Lease bonus recipients may pay additional tax


By Burton Speakman

bspeakman@vindy.com

YOUNGSTOWN

Those who received bonus payments from oil and gas leases in 2012 may have a little extra tax to pay on their 2013 state returns.

Individuals or couples earning more than $150,000 per year are subject to filing under the state’s Commercial Activity Tax, said Benjamin DiGirolamo, supervisor at Hill, Barth and King LLC, a Youngstown-based accounting firm.

Those who earned between $150,000 and $1 million will pay a flat rate of $150 in commercial activity tax to the state. Earnings of more than $1 million are taxed at .26 percent.

“The majority of those who have to pay the CAT tax will have to pay $150,” DiGirolamo said.

It’s important that people realize if they received a bonus payment, they will have to register with the state for the commercial activity tax, and then cancel that account if royalty payments are not made for a couple of years or if their taxable income, even with royalties, falls below $150,000, he said. Once royalty payments begin, they may have to register again.

The state decided that by signing a lease with an oil and gas company, an individual has become part of the oil and gas business for tax purposes, DiGirolamo said.

Those who signed leases also may want to look at real-property-tax implications. Oil and gas are considered by the state to be real property, said Stan Dixon, deputy tax commissioner for the Ohio Department of Taxation.

“A complicated formula creates a tax factor for oil and gas. This tax factor is used in calculating a value of the remaining reserve,” he said.

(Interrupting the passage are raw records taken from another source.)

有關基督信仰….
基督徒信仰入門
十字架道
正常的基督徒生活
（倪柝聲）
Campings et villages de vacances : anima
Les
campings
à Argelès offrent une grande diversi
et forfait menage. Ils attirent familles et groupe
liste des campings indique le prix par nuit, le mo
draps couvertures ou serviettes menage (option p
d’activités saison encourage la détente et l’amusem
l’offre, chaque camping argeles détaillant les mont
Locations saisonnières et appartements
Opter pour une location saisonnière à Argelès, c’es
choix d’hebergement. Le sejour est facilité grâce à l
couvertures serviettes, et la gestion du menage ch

Oil and gas value is taxed the same way as any type of real property, Dixon said. If mineral rights were deeded to the oil company, they will receive the tax bill, but if rights were leased, the lease agreement will state who is responsible for paying the tax.

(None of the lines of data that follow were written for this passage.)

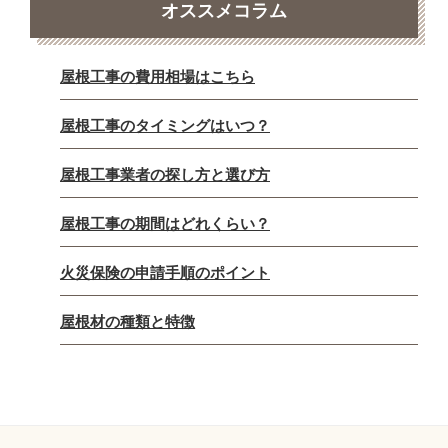
オススメコラム
屋根工事の費用相場はこちら
屋根工事のタイミングはいつ？
屋根工事業者の探し方と選び方
屋根工事の期間はどれくらい？
火災保険の申請手順のポイント
屋根材の種類と特徴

There are other issues that those who received bonus or royalty payments should understand.

The bonus payments come with no standard deduction and must be paid as income tax, said George Millich, a tax attorney for Harrington, Hoppe & Mitchell LTD, a Youngstown-based law firm.

“Those who receive royalties can get a 15 percent depletion deduction, and that comes right off the top,” DiGirolamo said.

There is no depletion deduction available for bonus payments, Millich said.

Bonus recipients are not likely to, but could have to make prepayments to both federal and state taxing agencies, he said. Individuals need to check to make sure their income did not increase so much they have to prepay taxes to the state and federal government.

“Although it is unlikely, based on prior income requirements, that most of those who received lease bonuses would have to file,” DiGirolamo said. Prepayments are more likely to become necessary when people begin receiving bonus payments.

Capital gains taxes also are unlikely to be an issue for those who signed oil and gas leases because there is no transfer of property, Millich said. Capital-gains taxes are not going to occur for any property owner who maintains a royalty interest, DiGirolamo said.

Each situation is different based upon that individual’s total economic profile. Landowners can use losses in other businesses to offset financial gains from lease bonuses or royalties, said Del Harlan, executive administrator of personal and school district income tax division of the state deparment of taxation.